• **What you have to do**
In every item, replace "klik & kopieer" with "kopieer de code" wherever it occurs and reproduce the lines with no other change.

• **Exercise input**
□ □ □ □ □ □ □

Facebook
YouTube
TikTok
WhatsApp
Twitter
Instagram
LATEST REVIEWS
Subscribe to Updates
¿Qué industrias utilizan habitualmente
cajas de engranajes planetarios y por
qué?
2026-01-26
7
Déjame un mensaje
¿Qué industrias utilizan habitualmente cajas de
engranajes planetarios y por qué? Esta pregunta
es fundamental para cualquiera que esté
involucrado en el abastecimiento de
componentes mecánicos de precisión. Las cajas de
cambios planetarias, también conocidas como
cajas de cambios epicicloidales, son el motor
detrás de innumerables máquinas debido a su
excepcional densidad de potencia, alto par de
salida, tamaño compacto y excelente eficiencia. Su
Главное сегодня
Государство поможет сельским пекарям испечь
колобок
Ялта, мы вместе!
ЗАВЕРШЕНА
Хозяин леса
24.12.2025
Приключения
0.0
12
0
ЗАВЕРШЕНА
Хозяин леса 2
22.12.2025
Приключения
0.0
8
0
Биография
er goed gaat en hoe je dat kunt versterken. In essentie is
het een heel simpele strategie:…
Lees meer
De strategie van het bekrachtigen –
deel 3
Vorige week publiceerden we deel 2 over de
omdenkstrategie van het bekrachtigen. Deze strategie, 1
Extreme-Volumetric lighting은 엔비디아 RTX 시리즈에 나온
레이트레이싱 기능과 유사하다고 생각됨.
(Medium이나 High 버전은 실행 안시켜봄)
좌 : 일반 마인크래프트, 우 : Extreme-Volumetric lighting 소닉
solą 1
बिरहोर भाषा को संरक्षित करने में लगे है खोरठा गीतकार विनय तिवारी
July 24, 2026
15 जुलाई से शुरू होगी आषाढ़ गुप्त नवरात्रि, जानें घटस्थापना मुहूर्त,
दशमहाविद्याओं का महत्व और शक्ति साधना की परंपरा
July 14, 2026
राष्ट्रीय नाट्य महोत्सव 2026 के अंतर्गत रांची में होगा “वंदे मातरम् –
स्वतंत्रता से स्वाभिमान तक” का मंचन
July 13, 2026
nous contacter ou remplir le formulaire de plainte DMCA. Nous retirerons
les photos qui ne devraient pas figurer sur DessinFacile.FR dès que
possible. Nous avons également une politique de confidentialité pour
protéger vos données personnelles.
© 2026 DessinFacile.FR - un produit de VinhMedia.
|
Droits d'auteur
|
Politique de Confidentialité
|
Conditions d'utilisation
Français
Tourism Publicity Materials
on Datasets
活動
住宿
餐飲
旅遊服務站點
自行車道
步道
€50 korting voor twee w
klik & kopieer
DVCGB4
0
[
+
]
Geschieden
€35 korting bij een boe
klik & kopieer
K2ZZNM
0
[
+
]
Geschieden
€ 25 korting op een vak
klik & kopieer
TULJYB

□ □ □ □ □ □ □

• **Result of this task**
Facebook
YouTube
TikTok
WhatsApp
Twitter
Instagram
LATEST REVIEWS
Subscribe to Updates
¿Qué industrias utilizan habitualmente
cajas de engranajes planetarios y por
qué?
2026-01-26
7
Déjame un mensaje
¿Qué industrias utilizan habitualmente cajas de
engranajes planetarios y por qué? Esta pregunta
es fundamental para cualquiera que esté
involucrado en el abastecimiento de
componentes mecánicos de precisión. Las cajas de
cambios planetarias, también conocidas como
cajas de cambios epicicloidales, son el motor
detrás de innumerables máquinas debido a su
excepcional densidad de potencia, alto par de
salida, tamaño compacto y excelente eficiencia. Su
Главное сегодня
Государство поможет сельским пекарям испечь
колобок
Ялта, мы вместе!
ЗАВЕРШЕНА
Хозяин леса
24.12.2025
Приключения
0.0
12
0
ЗАВЕРШЕНА
Хозяин леса 2
22.12.2025
Приключения
0.0
8
0
Биография
er goed gaat en hoe je dat kunt versterken. In essentie is
het een heel simpele strategie:…
Lees meer
De strategie van het bekrachtigen –
deel 3
Vorige week publiceerden we deel 2 over de
omdenkstrategie van het bekrachtigen. Deze strategie, 1
Extreme-Volumetric lighting은 엔비디아 RTX 시리즈에 나온
레이트레이싱 기능과 유사하다고 생각됨.
(Medium이나 High 버전은 실행 안시켜봄)
좌 : 일반 마인크래프트, 우 : Extreme-Volumetric lighting 소닉
solą 1
बिरहोर भाषा को संरक्षित करने में लगे है खोरठा गीतकार विनय तिवारी
July 24, 2026
15 जुलाई से शुरू होगी आषाढ़ गुप्त नवरात्रि, जानें घटस्थापना मुहूर्त,
दशमहाविद्याओं का महत्व और शक्ति साधना की परंपरा
July 14, 2026
राष्ट्रीय नाट्य महोत्सव 2026 के अंतर्गत रांची में होगा “वंदे मातरम् –
स्वतंत्रता से स्वाभिमान तक” का मंचन
July 13, 2026
nous contacter ou remplir le formulaire de plainte DMCA. Nous retirerons
les photos qui ne devraient pas figurer sur DessinFacile.FR dès que
possible. Nous avons également une politique de confidentialité pour
protéger vos données personnelles.
© 2026 DessinFacile.FR - un produit de VinhMedia.
|
Droits d'auteur
|
Politique de Confidentialité
|
Conditions d'utilisation
Français
Tourism Publicity Materials
on Datasets
活動
住宿
餐飲
旅遊服務站點
自行車道
步道
€50 korting voor twee w
kopieer de code
DVCGB4
0
[
+
]
Geschieden
€35 korting bij een boe
kopieer de code
K2ZZNM
0
[
+
]
Geschieden
€ 25 korting op een vak
kopieer de code
TULJYB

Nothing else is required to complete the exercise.